Barrow, in his presentation, explained that international precedence and even Belize law stipulates that money cannot be paid out of the Consolidated Revenue Fund unless there is parliamentary approval.

He said, “The country’s Finance and Audit Act and the country’s constitution make clear that no money can be taken out of the Consolidated Revenue Fund to make any payment for any purpose, except such payment has been made a charge on the Consolidated Revenue Fund by law and except Parliament votes an allocation to pay any particular sum.

“The Crown Proceedings Act, which provides a procedure for the collection of judgement sums owed by the government mandates payment once the certificate of the Registrar confirming the amount owed has been issued.”

“But as was said in one leading case from the Commonwealth, the mandated payment can only be made from monies legally available. And monies can only be legally available if the House has voted such monies into existence and availability. Any number of judicial precedence in jurisdictions with similar arrangements to ours, with a written Constitution and a Crown Proceedings Act like ours, have held that if Parliament does not vote the money to pay a judgement, that judgement may never be satisfied,” the Prime Minister said.

He continued, “Distinguished judges from Australia and New Zealand in particular and even from the UK, who have dealt with this issue, have been clear that complete parliamentary control of public finances is a fundamental aspect of the rule of law and the separation of powers in our type of parliamentary democracy.”

However, nine United Democratic Party (UDP) area representatives have indicated that they will vote against any motion to pay the $90 million arbitration award.

According to PM Barrow, a non-payment cannot be seen as going against the rule of law and trampling the jurisdiction of the CCJ.

He explained, “I thought it important to make the point because a number of Belizeans I know are troubled at the notion that perhaps we are contemnors of the CCJ if Parliament votes not to pay. We would be acting as if we were in contempt of the CCJ and that’s troubling to people, but their doubts ought to be still because what I have set out makes clear that is not the case.”

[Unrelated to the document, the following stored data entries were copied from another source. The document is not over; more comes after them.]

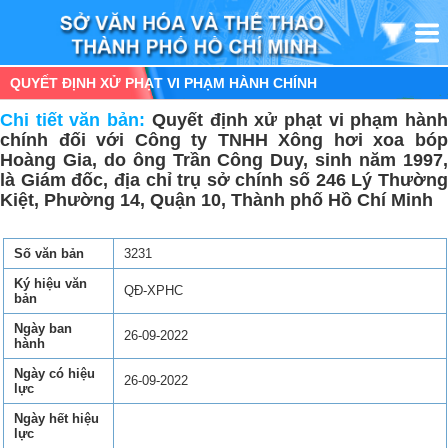
QUYẾT ĐỊNH XỬ PHẠT VI PHẠM HÀNH CHÍNH
Chi tiết văn bản:
Quyết định xử phạt vi phạm hàn
chính đối với Công ty TNHH Xông hơi xoa bóp
Hoàng Gia, do ông Trần Công Duy, sinh năm 1997,
là Giám đốc, địa chỉ trụ sở chính số 246 Lý Thường
Kiệt, Phường 14, Quận 10, Thành phố Hồ Chí Minh
Số văn bản
3231
Ký hiệu văn
QĐ-XPHC
bản
Ngày ban
26-09-2022
hành
Ngày có hiệu
26-09-2022
lực
Ngày hết hiệu
lực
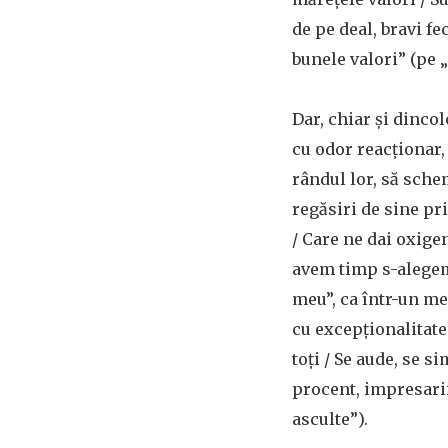
de pe deal, bravi fe
bunele valori” (pe 
Dar, chiar și dincol
cu odor reacționar,
rândul lor, să sch
regăsiri de sine pr
/ Care ne dai oxigen
avem timp s-alegem 
meu”, ca într-un me
cu excepționalitate
toți / Se aude, se s
procent, impresarii
asculte”).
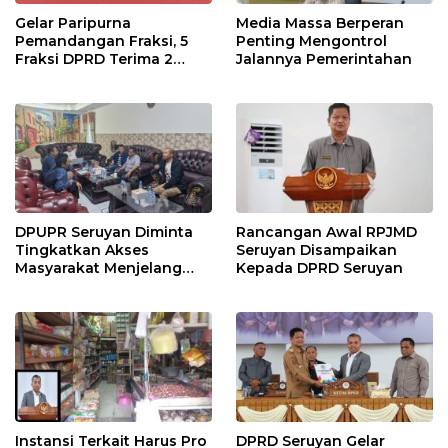
Gelar Paripurna
Media Massa Berperan
Pemandangan Fraksi, 5
Penting Mengontrol
Fraksi DPRD Terima 2
Jalannya Pemerintahan
Buah Usulan Raperda
DPUPR Seruyan Diminta
Rancangan Awal RPJMD
Tingkatkan Akses
Seruyan Disampaikan
Masyarakat Menjelang
Kepada DPRD Seruyan
Lebaran
Instansi Terkait Harus Pro
DPRD Seruyan Gelar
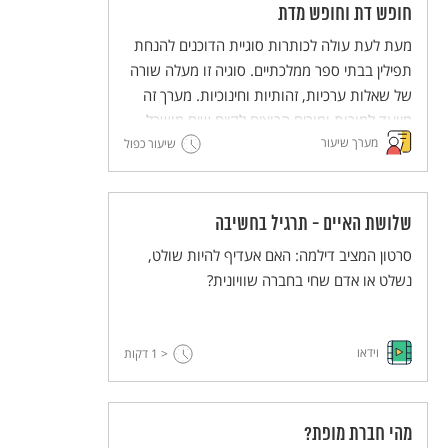
משעבדים אחרים. בשיעור הזה יפגשו התלמידים
חופש דת וחופש מדת
טקסטים הקשורים ליציאת מצרים, שהדיון בהם
מעת לעת עולה לכותרות סוגיית הדוכנים להנחת
נועד להעצים את ההזדהות עם ערך החירות לכל
תפילין בבתי ספר ממלכתיים. סוגיה זו מעלה שורה
אדם, את האמפתיה לאחר ואת המודעות
של שאלות ערכיות, זהותיות וחינוכיות. מערך זה
למשמעות השליטה של אדם על זולתו.
מיועד למורות ומורים הרוצים לקיים שיח מושכל
מערך שיעור
בכיתה על התופעה. המערך מבקש ללבן את
שיעור כפול
הערכים "חופש דת" ו"חופש מדת" כזכויות יסוד,
וכן לדון באופיו של החינוך הממלכתי ושל יהדות
חילונית.
שלושת האיים - תרגיל בחשיבה
סרטון המציב דילמה: האם אעדיף להיות שולט,
נשלט או אדם שחי בחברה שוויונית?
וידאו
< 1
דקות
מהי חברת מופת?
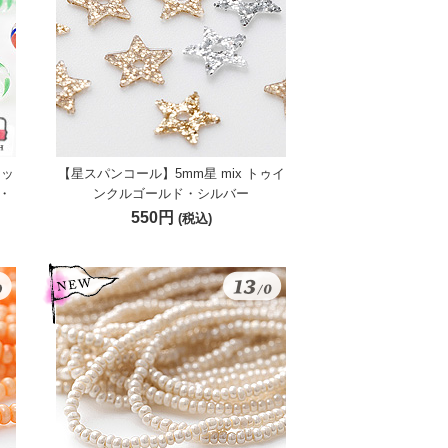
ミッ
【星スパンコール】5mm星 mix トゥイ
・
ンクルゴールド・シルバー
550円
(税込)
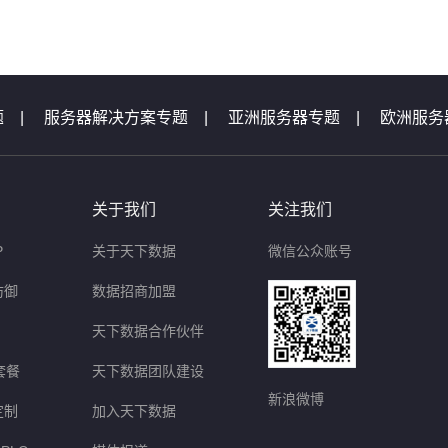
题
|
服务器解决方案专题
|
亚洲服务器专题
|
欧洲服务
机专题
|
服务器专题汇总
|
服务器问题
|
域名问题集锦
题
|
等保测评问题
|
云主机问题
|
天下数据活动专题汇
关于我们
关注我们
P
关于天下数据
微信公众账号
防御
数据招商加盟
天下数据合作伙伴
套餐
天下数据团队建设
新浪微博
定制
加入天下数据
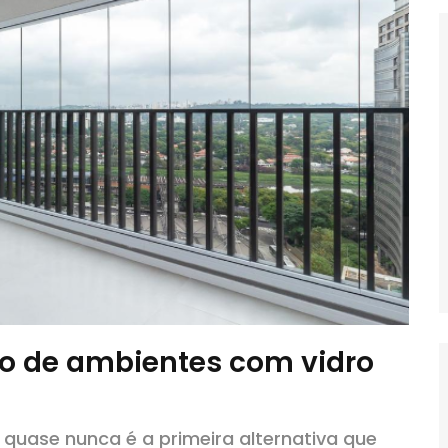
ão de ambientes com vidro
 quase nunca é a primeira alternativa que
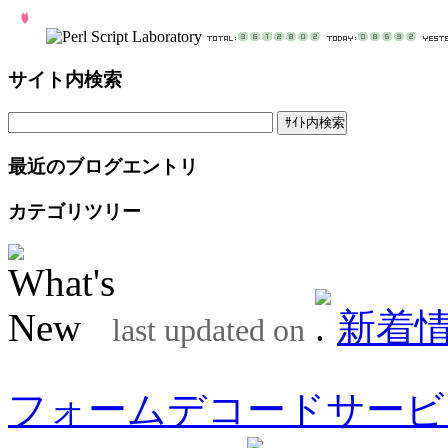
サイト内検索
最近のブログエントリ
カテゴリツリー
新着
last updated on
フォームデコードサービ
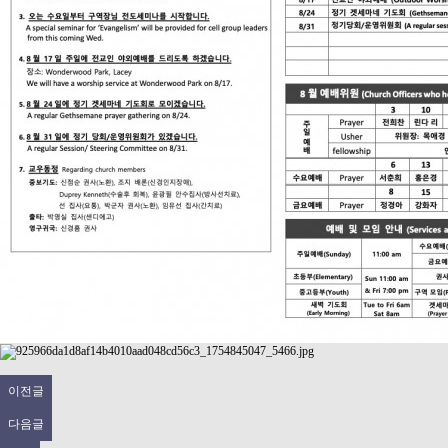
이전글
다음글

“It is within the respected separate demarcated authority of Parliament to make this decision. That being the case, Madam Speaker, you take away this notion of any fear that you are disrespecting or trampling on the CCJ. All members of the House, I believe now, ought to see their way clear to doing what accords with justice in its largest sense, and doing with what in my view also accords with what indubitably is the overwhelming sentiment of the people of this country,” he continued.

After Barrow’s presentation the Leader of the Opposition, Hon. John Briceño, provided a comment to the media. He expressed concern that “there will be another round of legal wrangling.” According to him, UDP lawyers stand to benefit handsomely from legal fees.

He further expressed concern that the Prime Minister refuses to accept responsibility for the $90 million arbitration award. According to Briceño, despite the fashion in which it was handled, the debt had been settled by the former Prime Minister Said Musa.

However, the current Prime Minister, he said, in his “arrogance,” decided to break up the agreement.

The saga continues in the next sitting of the House of Representatives, scheduled for February.